YLKI: Kebijakan Biaya Top Up e-Money BI Kontraproduktif

Adhitya Himawan Suara.Com
Senin, 18 September 2017 | 17:30 WIB
YLKI: Kebijakan Biaya Top Up e-Money BI Kontraproduktif
Kantor Pusat Bank Indonesia di Jakarta Pusat, Selasa (5/9/2017). [Suara.com/Adhitya Himawan]
Follow Suara.com untuk mendapatkan informasi terkini. Klik WhatsApp Channel & Google News

Yayasan Lembaga Konsumen Indonesia mengkritik kebijakan Bank Indonesia yang akan mengenakan biaya terhadap aktivitas isi ulang atau top up dari uang elektronik (e-money). Kebijakan ini dinilai bertentangan dengan semangat Gerakan Nasional Non Tunai yang dicanangkan oleh BI.

"Saya kira kebijakan ini akan membebani konsumen. Perubahan dari penggunaan uang tunai menjadi e-money saja sudah membutuhkan effort. Apalagi jika dikenai biaya top up e-money. Masyarakat akan merasakan beban ganda," kata staf pengaduan dan hukum YLKI Mustafa saat dihubungi Suara.com, Senin (18/9/2017).

Mustafa mengingatkan selama ini BI gigih mengkampanyekan GNTT. Pemberlakuan kebijakan e-money untuk pembayaran gerbang tol, penggunaan jasa kereta listrik (KRL) Jabodetabek, serta pembelian tiket busway merupakan bagian dari langkah tersebut.
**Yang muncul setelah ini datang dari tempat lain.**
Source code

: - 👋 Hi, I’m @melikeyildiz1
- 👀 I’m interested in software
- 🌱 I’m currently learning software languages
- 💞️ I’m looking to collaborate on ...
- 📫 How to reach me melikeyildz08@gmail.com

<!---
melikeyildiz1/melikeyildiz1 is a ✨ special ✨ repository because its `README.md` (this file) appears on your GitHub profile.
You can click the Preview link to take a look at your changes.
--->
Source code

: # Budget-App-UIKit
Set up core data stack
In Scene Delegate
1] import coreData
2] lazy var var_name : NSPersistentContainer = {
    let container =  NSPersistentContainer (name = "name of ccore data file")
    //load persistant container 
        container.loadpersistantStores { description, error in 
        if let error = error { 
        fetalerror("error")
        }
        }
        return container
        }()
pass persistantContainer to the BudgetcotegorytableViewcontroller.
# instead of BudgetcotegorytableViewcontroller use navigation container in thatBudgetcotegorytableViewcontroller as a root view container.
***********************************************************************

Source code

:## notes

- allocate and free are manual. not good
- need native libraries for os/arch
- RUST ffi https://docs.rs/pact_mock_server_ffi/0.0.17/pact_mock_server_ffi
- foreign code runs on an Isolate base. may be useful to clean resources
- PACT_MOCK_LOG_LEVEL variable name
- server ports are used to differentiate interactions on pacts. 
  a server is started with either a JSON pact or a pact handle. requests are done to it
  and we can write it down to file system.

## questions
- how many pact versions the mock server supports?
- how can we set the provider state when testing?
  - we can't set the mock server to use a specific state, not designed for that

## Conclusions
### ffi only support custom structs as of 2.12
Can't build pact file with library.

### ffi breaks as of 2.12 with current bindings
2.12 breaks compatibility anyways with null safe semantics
"Menjadi kontraproduktif ketika di tengah semangat itu, pemerintah justru memberlakukan kebijakan baru yang semakin memberatkan konsumen," ujar Mustafa.

Baca Juga: Bayar Tol Wajib Pakai e-Money, Pengacara: Itu Melanggar UU

GNTT sendiri diresmikan oleh Gubernur BI Agus D.W. Martowardojo, pada Kamis (14/8/2017)di Jakarta. Gerakan ini ditandai dengan penandatanganan Nota Kesepahaman antara BI dengan Kementerian Koordinator Bidang Perekonomian, Kementerian Keuangan, Pemerintah Daerah serta Asosiasi Pemerintahan Provinsi Seluruh Indonesia sebagai komitmen untuk mendukung GNNT.

Pencanangan GNTT dimaksudkan untuk meningkatkan kesadaran masyarakat, pelaku bisnis dan juga lembaga-lembaga pemerintah untuk menggunakan sarana pembayaran non tunai dalam melakukan transaksi keuangan, yang tentunya mudah, aman dan efisien.